Les profanes seraient peut-être tentés de croire qu’un condamné à vie a subi le pire et que, par suite, un simple gardien n’a aucune qualité ni aucun pouvoir pour le contraindre à obéir, quand il lui défend de parler. Eh bien, non ! Il reste la camisole. Il reste la faim. Il reste la soif. Il reste les coups. Et totalement impuissant à se rebiffer est l’homme enclos dans une cellule.
Le tapotement cessa. Puis, quand il reprit, au cours de la nuit suivante, je me trouvai tout déconcerté. Mes co-détenus avaient modifié la lettre initiale de leur alphabet. Mais j’en avais saisi la base et, au bout de quelques jours, les mêmes signes employés la première fois s’étant renouvelés, je compris à nouveau. Je ne perdis pas de temps en politesses.
— Holà ! frappai-je.
— Holà ! étranger… répondit Morrell, en frappant à son tour.
Et, d’Oppenheimer :
— Bienvenue à toi dans notre cité.
Ils étaient curieux de savoir qui j’étais, depuis combien de temps j’avais été mis en cellule, et pourquoi. Mais j’éludai toutes ces questions, pour leur demander de m’apprendre tout d’abord la clef qui leur permettait de modifier à leur gré leur code alphabétique. Quand j’eus bien compris, nous commençâmes à causer.

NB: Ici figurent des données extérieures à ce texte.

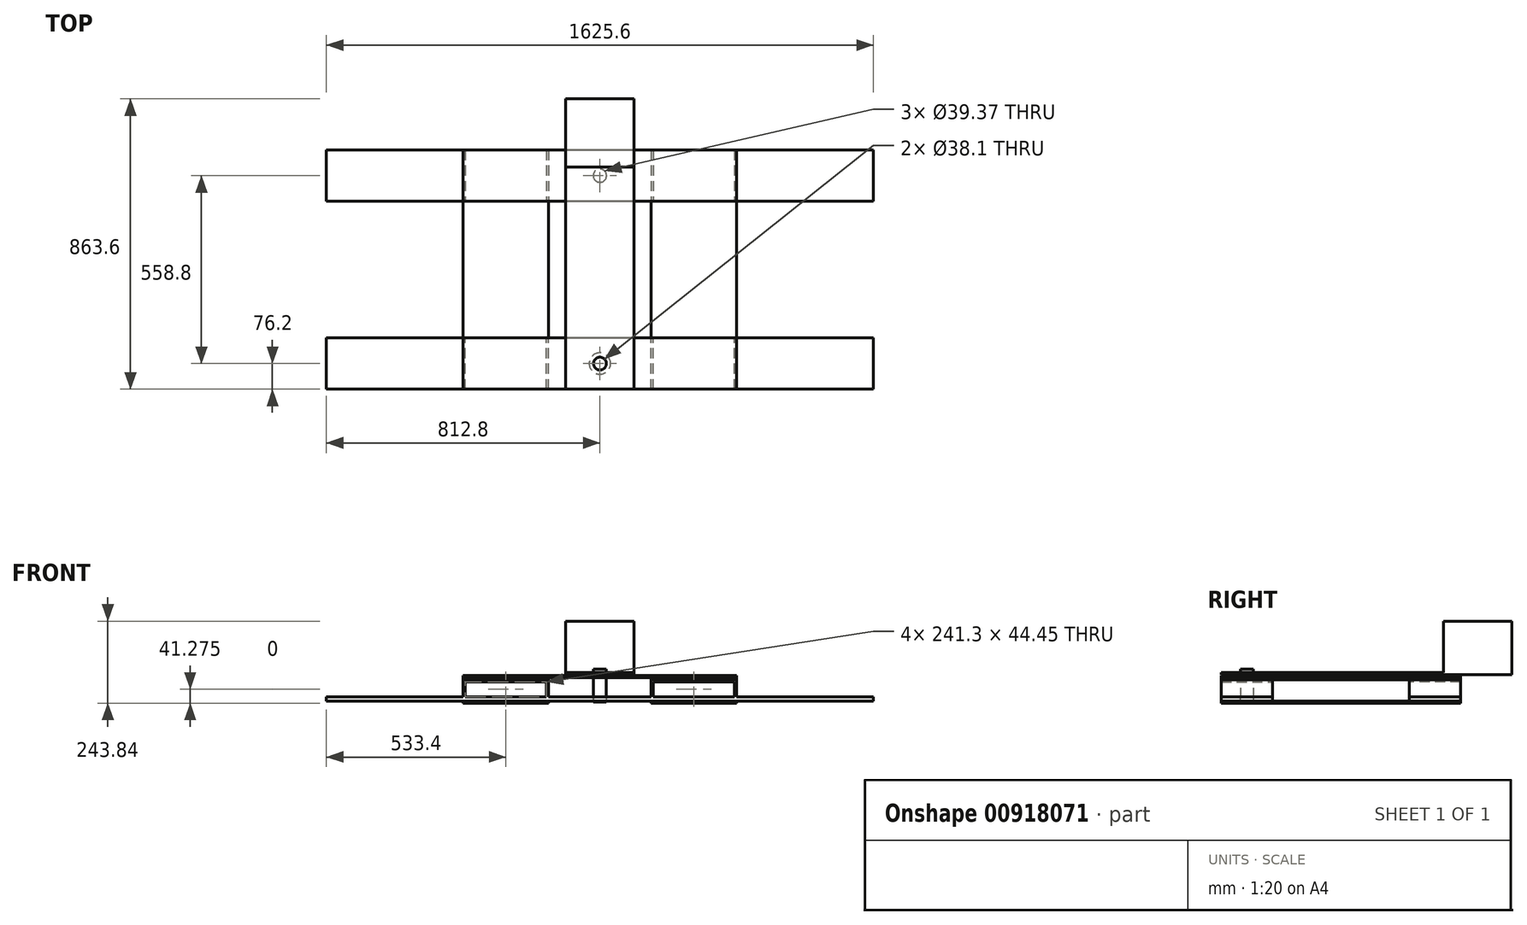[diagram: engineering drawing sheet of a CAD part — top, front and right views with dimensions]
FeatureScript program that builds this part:
annotation { "Feature Type Name" : "Feature", "Feature Type Description" : "" }
export const myFeature = defineFeature(function(context is Context, id is Id, definition is map)
    precondition{}
    {
        {
            var Q0;
            Q0=qCreatedBy(makeId("Top.planeOp"),FACE);
            var sketch = newSketch(context, id + "F0", { "sketchPlane" : qUnion([Q0])});
            skLineSegment(sketch, "E0.bottom", {"start": v(-812.8, 203.2) * mm, "end": v(812.8, 203.2) * mm});
            skLineSegment(sketch, "E0.top", {"start": v(-812.8, 355.6) * mm, "end": v(812.8, 355.6) * mm});
            skLineSegment(sketch, "E0.left", {"start": v(-812.8, 203.2) * mm, "end": v(-812.8, 355.6) * mm});
            skLineSegment(sketch, "E0.right", {"start": v(812.8, 203.2) * mm, "end": v(812.8, 355.6) * mm});
            skSolve(sketch);
        }
        {
            var Q0;
            Q0=makeQuery(id+"F0.imprint","IMPRINT",FACE,{"disambiguationData":[TD([[makeQuery(id+"F0.imprint","IMPRINT",EDGE,{"derivedFrom":sQuery(id+"F0.wireOp",EDGE,"E0.bottom")}),1.0]])]});
            extrude(context, id + "F1", {"entities" : qUnion([Q0]), "depth" : 12.7 * mm, "offsetDistance" : 25.4 * mm});
        }
        {
            var Q0;
            Q0=makeQuery(id+"F1.opExtrude","SWEPT_FACE",FACE,{"disambiguationData":[OSD([sQuery(id+"F0.wireOp",EDGE,"E0.bottom")])]});
            var sketch = newSketch(context, id + "F2", { "sketchPlane" : qUnion([Q0])});
            skLineSegment(sketch, "E1", {"start": v(400.05, 12.7) * mm, "end": v(400.05, 57.15) * mm});
            skLineSegment(sketch, "E2", {"start": v(400.05, 57.15) * mm, "end": v(158.75, 57.15) * mm});
            skLineSegment(sketch, "E3", {"start": v(158.75, 57.15) * mm, "end": v(158.75, 12.7) * mm});
            skLineSegment(sketch, "E4", {"start": v(158.75, 12.7) * mm, "end": v(152.4, 12.7) * mm});
            skLineSegment(sketch, "E5", {"start": v(152.4, 12.7) * mm, "end": v(152.4, 63.5) * mm});
            skLineSegment(sketch, "E6", {"start": v(152.4, 63.5) * mm, "end": v(406.4, 63.5) * mm});
            skLineSegment(sketch, "E7", {"start": v(406.4, 63.5) * mm, "end": v(406.4, 12.7) * mm});
            skSolve(sketch);
        }
        {
            var Q0;
            {var subQ0=sQuery(id+"F2.wireOp",EDGE,"E1");Q0=makeQuery(id+"F2.imprint","IMPRINT",FACE,{"disambiguationData":[TD([[makeQuery(id+"F2.imprint","IMPRINT",EDGE,{"derivedFrom":subQ0}),-1.0]])]});}
            var Q1;
            Q1=makeQuery(id+"F1.opExtrude","SWEPT_FACE",FACE,{"disambiguationData":[OSD([sQuery(id+"F0.wireOp",EDGE,"E0.top")])]});
            extrude(context, id + "F3", {"entities" : qUnion([Q0]), "endBound" : BoundingType.UP_TO_SURFACE, "oppositeDirection" : true, "depth" : 25.4 * mm, "endBoundEntityFace" : qUnion([Q1]), "offsetDistance" : 25.4 * mm});
        }
        {
            var Q0;
            Q0=makeQuery(id+"F3.opExtrude","SWEPT_BODY",BODY,{"disambiguationData":[OSD([sQuery(id+"F0.wireOp",EDGE,"E0.bottom"),sQuery(id+"F2.wireOp",EDGE,"E1"),sQuery(id+"F2.wireOp",EDGE,"E2"),sQuery(id+"F2.wireOp",EDGE,"E3"),sQuery(id+"F2.wireOp",EDGE,"E4"),sQuery(id+"F2.wireOp",EDGE,"E5"),sQuery(id+"F2.wireOp",EDGE,"E6"),sQuery(id+"F2.wireOp",EDGE,"E7")])]});
            var Q1;
            Q1=qCreatedBy(makeId("Right.planeOp"),FACE);
            mirror(context, id + "F4", {"operationType" : NewBodyOperationType.ADD, "entities" : qUnion([Q0]), "mirrorPlane" : qUnion([Q1])});
        }
        {
            var Q0;
            Q0=makeQuery(id+"F1.opExtrude","SWEPT_BODY",BODY,{"disambiguationData":[OSD([sQuery(id+"F0.wireOp",EDGE,"E0.bottom"),sQuery(id+"F0.wireOp",EDGE,"E0.top"),sQuery(id+"F0.wireOp",EDGE,"E0.left"),sQuery(id+"F0.wireOp",EDGE,"E0.right")])]});
            var Q1;
            Q1=qCreatedBy(makeId("Front.planeOp"),FACE);
            mirror(context, id + "F5", {"entities" : qUnion([Q0]), "mirrorPlane" : qUnion([Q1])});
        }
        {
            var Q0;
            {var subQ0=makeQuery(id+"F3.opExtrude","CAP_FACE",FACE,{"disambiguationData":[OSD([sQuery(id+"F0.wireOp",EDGE,"E0.bottom"),sQuery(id+"F2.wireOp",EDGE,"E1"),sQuery(id+"F2.wireOp",EDGE,"E2"),sQuery(id+"F2.wireOp",EDGE,"E3"),sQuery(id+"F2.wireOp",EDGE,"E4"),sQuery(id+"F2.wireOp",EDGE,"E5"),sQuery(id+"F2.wireOp",EDGE,"E6"),sQuery(id+"F2.wireOp",EDGE,"E7")])],"isStart":false});Q0=makeQuery(id+"F5.opPattern","COPY",FACE,{"derivedFrom":makeQuery(id+"F4.boolean.opBoolean","MERGE",FACE,{"derivedFrom":[makeQuery(id+"F1.opExtrude","SWEPT_FACE",FACE,{"disambiguationData":[OSD([sQuery(id+"F0.wireOp",EDGE,"E0.top")])]}),subQ0,makeQuery(id+"F4.opPattern","COPY",FACE,{"derivedFrom":subQ0,"instanceName":"1"})]}),"instanceName":"1"});}
            var sketch = newSketch(context, id + "F6", { "sketchPlane" : qUnion([Q0])});
            skLineSegment(sketch, "E8.bottom", {"start": v(-406.4, 63.5) * mm, "end": v(-152.4, 63.5) * mm});
            skLineSegment(sketch, "E8.top", {"start": v(-406.4, 69.85) * mm, "end": v(-152.4, 69.85) * mm});
            skLineSegment(sketch, "E8.left", {"start": v(-406.4, 63.5) * mm, "end": v(-406.4, 69.85) * mm});
            skLineSegment(sketch, "E8.right", {"start": v(-152.4, 63.5) * mm, "end": v(-152.4, 69.85) * mm});
            skPoint(sketch, "E9.oppositeSnap0", {"position": v(-152.4, 66.67) * mm});
            skLineSegment(sketch, "E9.bottom", {"start": v(-406.4, 0) * mm, "end": v(-152.4, 0) * mm});
            skLineSegment(sketch, "E9.top", {"start": v(-406.4, -6.35) * mm, "end": v(-152.4, -6.35) * mm});
            skLineSegment(sketch, "E9.left", {"start": v(-406.4, 0) * mm, "end": v(-406.4, -6.35) * mm});
            skLineSegment(sketch, "E9.right", {"start": v(-152.4, 0) * mm, "end": v(-152.4, -6.35) * mm});
            skSolve(sketch);
        }
        {
            var Q0;
            Q0=makeQuery(id+"F6.imprint","IMPRINT",FACE,{"disambiguationData":[TD([[makeQuery(id+"F6.imprint","IMPRINT",EDGE,{"derivedFrom":sQuery(id+"F6.wireOp",EDGE,"E8.bottom")}),-1.0]])]});
            var Q1;
            Q1=makeQuery(id+"F6.imprint","IMPRINT",FACE,{"disambiguationData":[TD([[makeQuery(id+"F6.imprint","IMPRINT",EDGE,{"derivedFrom":sQuery(id+"F6.wireOp",EDGE,"E9.bottom")}),-1.0]])]});
            var Q2;
            {var subQ0=makeQuery(id+"F3.opExtrude","CAP_FACE",FACE,{"disambiguationData":[OSD([sQuery(id+"F0.wireOp",EDGE,"E0.bottom"),sQuery(id+"F2.wireOp",EDGE,"E1"),sQuery(id+"F2.wireOp",EDGE,"E2"),sQuery(id+"F2.wireOp",EDGE,"E3"),sQuery(id+"F2.wireOp",EDGE,"E4"),sQuery(id+"F2.wireOp",EDGE,"E5"),sQuery(id+"F2.wireOp",EDGE,"E6"),sQuery(id+"F2.wireOp",EDGE,"E7")])],"isStart":false});Q2=makeQuery(id+"F4.boolean.opBoolean","MERGE",FACE,{"derivedFrom":[makeQuery(id+"F1.opExtrude","SWEPT_FACE",FACE,{"disambiguationData":[OSD([sQuery(id+"F0.wireOp",EDGE,"E0.top")])]}),subQ0,makeQuery(id+"F4.opPattern","COPY",FACE,{"derivedFrom":subQ0,"instanceName":"1"})]});}
            extrude(context, id + "F7", {"entities" : qUnion([Q0, Q1]), "endBound" : BoundingType.UP_TO_SURFACE, "oppositeDirection" : true, "depth" : 25.4 * mm, "endBoundEntityFace" : qUnion([Q2]), "offsetDistance" : 25.4 * mm});
        }
        {
            var Q0;
            Q0=makeQuery(id+"F7.opExtrude","SWEPT_BODY",BODY,{"disambiguationData":[OSD([sQuery(id+"F6.wireOp",EDGE,"E8.bottom"),sQuery(id+"F6.wireOp",EDGE,"E8.top"),sQuery(id+"F6.wireOp",EDGE,"E8.left"),sQuery(id+"F6.wireOp",EDGE,"E8.right")])]});
            var Q1;
            Q1=makeQuery(id+"F7.opExtrude","SWEPT_BODY",BODY,{"disambiguationData":[OSD([sQuery(id+"F6.wireOp",EDGE,"E9.bottom"),sQuery(id+"F6.wireOp",EDGE,"E9.top"),sQuery(id+"F6.wireOp",EDGE,"E9.left"),sQuery(id+"F6.wireOp",EDGE,"E9.right")])]});
            var Q2;
            Q2=qCreatedBy(makeId("Right.planeOp"),FACE);
            mirror(context, id + "F8", {"entities" : qUnion([Q0, Q1]), "mirrorPlane" : qUnion([Q2])});
        }
        {
            var Q0;
            Q0=makeQuery(id+"F5.opPattern","COPY",FACE,{"derivedFrom":makeQuery(id+"F4.opPattern","COPY",FACE,{"derivedFrom":makeQuery(id+"F3.opExtrude","SWEPT_FACE",FACE,{"disambiguationData":[OSD([sQuery(id+"F2.wireOp",EDGE,"E7")])]}),"instanceName":"1"}),"instanceName":"1"});
            var sketch = newSketch(context, id + "F9", { "sketchPlane" : qUnion([Q0])});
            skLineSegment(sketch, "E10.bottom", {"start": v(203.2, 76.2) * mm, "end": v(355.6, 76.2) * mm});
            skLineSegment(sketch, "E10.top", {"start": v(203.2, 69.85) * mm, "end": v(355.6, 69.85) * mm});
            skLineSegment(sketch, "E10.left", {"start": v(203.2, 76.2) * mm, "end": v(203.2, 69.85) * mm});
            skLineSegment(sketch, "E10.right", {"start": v(355.6, 76.2) * mm, "end": v(355.6, 69.85) * mm});
            skSolve(sketch);
        }
        {
            var Q0;
            Q0=makeQuery(id+"F9.imprint","IMPRINT",FACE,{"disambiguationData":[TD([[makeQuery(id+"F9.imprint","IMPRINT",EDGE,{"derivedFrom":sQuery(id+"F9.wireOp",EDGE,"E10.bottom")}),-1.0]])]});
            var Q1;
            Q1=makeQuery(id+"F5.opPattern","COPY",FACE,{"derivedFrom":makeQuery(id+"F3.opExtrude","SWEPT_FACE",FACE,{"disambiguationData":[OSD([sQuery(id+"F2.wireOp",EDGE,"E7")])]}),"instanceName":"1"});
            extrude(context, id + "F10", {"entities" : qUnion([Q0]), "endBound" : BoundingType.UP_TO_SURFACE, "oppositeDirection" : true, "depth" : 25.4 * mm, "endBoundEntityFace" : qUnion([Q1]), "offsetDistance" : 25.4 * mm});
        }
        {
            var Q0;
            Q0=makeQuery(id+"F10.opExtrude","SWEPT_FACE",FACE,{"disambiguationData":[OSD([sQuery(id+"F9.wireOp",EDGE,"E10.bottom")])]});
            var sketch = newSketch(context, id + "F11", { "sketchPlane" : qUnion([Q0])});
            skPoint(sketch, "E11", {"position": v(0, -279.4) * mm});
            skCircle(sketch, "E12", {"center": v(0, -279.4) * mm, "radius": 19.05 * mm});
            skCircle(sketch, "E13", {"center": v(0, -279.4) * mm, "radius": 31.75 * mm});
            skSolve(sketch);
        }
        {
            var Q0;
            Q0=sQuery(id+"F11.wireOp",VERTEX,"E11");
            var Q1;
            Q1=makeQuery(id+"F5.opPattern","COPY",BODY,{"derivedFrom":makeQuery(id+"F1.opExtrude","SWEPT_BODY",BODY,{"disambiguationData":[OSD([sQuery(id+"F0.wireOp",EDGE,"E0.bottom"),sQuery(id+"F0.wireOp",EDGE,"E0.top"),sQuery(id+"F0.wireOp",EDGE,"E0.left"),sQuery(id+"F0.wireOp",EDGE,"E0.right")])]}),"instanceName":"1"});
            var Q2;
            Q2=makeQuery(id+"F10.opExtrude","SWEPT_BODY",BODY,{"disambiguationData":[OSD([sQuery(id+"F9.wireOp",EDGE,"E10.bottom"),sQuery(id+"F9.wireOp",EDGE,"E10.top"),sQuery(id+"F9.wireOp",EDGE,"E10.left"),sQuery(id+"F9.wireOp",EDGE,"E10.right")])]});
            hole(context, id + "F12", {"style" : HoleStyle.SIMPLE, "endStyle" : HoleEndStyle.THROUGH, "holeDiameter" : 39.37 * mm, "majorDiameter" : 6.35 * mm, "isTappedThrough" : true, "tappedDepth" : 12.7 * mm, "tapClearance" : 3, "startFromSketch" : true, "locations" : qUnion([Q0]), "scope" : qUnion([Q1, Q2])});
        }
        {
            var Q0;
            Q0=makeQuery(id+"F11.imprint","IMPRINT",FACE,{"disambiguationData":[TD([[makeQuery(id+"F11.imprint","IMPRINT",EDGE,{"derivedFrom":sQuery(id+"F11.wireOp",EDGE,"E12")}),1.0]])]});
            extrude(context, id + "F13", {"entities" : qUnion([Q0]), "depth" : 19.05 * mm, "offsetDistance" : 25.4 * mm});
        }
        {
            var Q0;
            Q0=makeQuery(id+"F11.imprint","IMPRINT",FACE,{"disambiguationData":[TD([[makeQuery(id+"F11.imprint","IMPRINT",EDGE,{"derivedFrom":sQuery(id+"F11.wireOp",EDGE,"E12")}),1.0]])]});
            var Q1;
            Q1=sQuery(id+"F11.wireOp",EDGE,"E12");
            extrude(context, id + "F14", {"entities" : qUnion([Q0]), "operationType" : NewBodyOperationType.ADD, "surfaceEntities" : qUnion([Q1]), "oppositeDirection" : true, "depth" : 78.74 * mm, "offsetDistance" : 25.4 * mm});
        }
        {
            var Q0;
            Q0=makeQuery(id+"F11.imprint","IMPRINT",FACE,{"disambiguationData":[TD([[makeQuery(id+"F11.imprint","IMPRINT",EDGE,{"derivedFrom":sQuery(id+"F11.wireOp",EDGE,"E12")}),-1.0]])]});
            extrude(context, id + "F15", {"entities" : qUnion([Q0]), "depth" : 2.54 * mm, "offsetDistance" : 25.4 * mm});
        }
        {
            var Q0;
            Q0=makeQuery(id+"F15.opExtrude","CAP_FACE",FACE,{"disambiguationData":[OSD([sQuery(id+"F11.wireOp",EDGE,"E12"),sQuery(id+"F11.wireOp",EDGE,"E13")])],"isStart":false});
            var sketch = newSketch(context, id + "F16", { "sketchPlane" : qUnion([Q0])});
            skLineSegment(sketch, "E14.bottom", {"start": v(101.6, -355.6) * mm, "end": v(-101.6, -355.6) * mm});
            skLineSegment(sketch, "E14.top", {"start": v(101.6, 508) * mm, "end": v(-101.6, 508) * mm});
            skLineSegment(sketch, "E14.left", {"start": v(101.6, -355.6) * mm, "end": v(101.6, 508) * mm});
            skLineSegment(sketch, "E14.right", {"start": v(-101.6, -355.6) * mm, "end": v(-101.6, 508) * mm});
            skSolve(sketch);
        }
        {
            var Q0;
            Q0=makeQuery(id+"F16.imprint","IMPRINT",FACE,{"disambiguationData":[TD([[makeQuery(id+"F16.imprint","IMPRINT",EDGE,{"derivedFrom":sQuery(id+"F16.wireOp",EDGE,"E14.bottom")}),-1.0]])]});
            var Q1;
            Q1=makeQuery(id+"F16.imprint","IMPRINT",FACE,{"disambiguationData":[TD([[makeQuery(id+"F16.imprint","IMPRINT",EDGE,{"derivedFrom":makeQuery(id+"F15.opExtrude","CAP_EDGE",EDGE,{"disambiguationData":[OSD([sQuery(id+"F11.wireOp",EDGE,"E12")])],"isStart":false})}),-1.0]])]});
            extrude(context, id + "F17", {"entities" : qUnion([Q0, Q1]), "depth" : 6.35 * mm, "offsetDistance" : 25.4 * mm});
        }
        {
            var Q0;
            Q0=makeQuery(id+"F17.opExtrude","CAP_FACE",FACE,{"disambiguationData":[OSD([sQuery(id+"F11.wireOp",EDGE,"E12"),sQuery(id+"F16.wireOp",EDGE,"E14.bottom"),sQuery(id+"F16.wireOp",EDGE,"E14.top"),sQuery(id+"F16.wireOp",EDGE,"E14.left"),sQuery(id+"F16.wireOp",EDGE,"E14.right")])],"isStart":false});
            var sketch = newSketch(context, id + "F18", { "sketchPlane" : qUnion([Q0])});
            skLineSegment(sketch, "E15.bottom", {"start": v(-101.6, 508) * mm, "end": v(101.6, 508) * mm});
            skLineSegment(sketch, "E15.top", {"start": v(-101.6, 304.8) * mm, "end": v(101.6, 304.8) * mm});
            skLineSegment(sketch, "E15.left", {"start": v(-101.6, 508) * mm, "end": v(-101.6, 304.8) * mm});
            skLineSegment(sketch, "E15.right", {"start": v(101.6, 508) * mm, "end": v(101.6, 304.8) * mm});
            skSolve(sketch);
        }
        {
            var Q0;
            Q0=makeQuery(id+"F18.imprint","IMPRINT",FACE,{"disambiguationData":[TD([[makeQuery(id+"F18.imprint","IMPRINT",EDGE,{"derivedFrom":sQuery(id+"F18.wireOp",EDGE,"E15.bottom")}),1.0]])]});
            extrude(context, id + "F19", {"entities" : qUnion([Q0]), "operationType" : NewBodyOperationType.ADD, "depth" : 152.4 * mm, "offsetDistance" : 25.4 * mm});
        }
        {
            var Q0;
            Q0=makeQuery(id+"F10.opExtrude","SWEPT_BODY",BODY,{"disambiguationData":[OSD([sQuery(id+"F9.wireOp",EDGE,"E10.bottom"),sQuery(id+"F9.wireOp",EDGE,"E10.top"),sQuery(id+"F9.wireOp",EDGE,"E10.left"),sQuery(id+"F9.wireOp",EDGE,"E10.right")])]});
            var Q1;
            Q1=qCreatedBy(makeId("Front.planeOp"),FACE);
            mirror(context, id + "F20", {"entities" : qUnion([Q0]), "mirrorPlane" : qUnion([Q1])});
        }
    });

Ce fut un grand jour dans notre existence mutuelle. Les deux condamnés étaient trois désormais. Ainsi qu’ils me le dirent par la suite, ils ne se confièrent à moi, cependant, qu’après un certain temps, où l’on me mit à l’épreuve. Ils craignaient que je ne fusse un « mouton », placé là pour leur tirer adroitement les vers du nez. On avait déjà fait le coup à Oppenheimer, et il avait payé cher la confiance qu’il avait mise dans l’émissaire du gouverneur Atherton.
Je fus fort surpris — et agréablement flatté — d’apprendre que mes deux compagnons de misère n’ignoraient pas mon nom, et que ma réputation d’incorrigible endurci était venue jusqu’à eux. Jusqu’en ce tombeau vivant, qu’Oppenheimer occupait depuis dix ans, ma gloire — mon modeste renom si vous préférez — avait pénétré !
J’avais beaucoup à leur conter, et des faits divers de la prison, et du complot d’évasion des quarante condamnés à vie, et de la recherche de la dynamite, et des machinations scélérates de Cecil Winwood. Tout cela était pour eux de l’inédit. Les nouvelles, me dirent-ils, pénétraient parfois, goutte à goutte, dans leur cellule, par le truchememt des gardiens. Mais, depuis deux mois, ils n’avaient rien su. L’équipe de service actuelle était particulièrement méchante et hargneuse.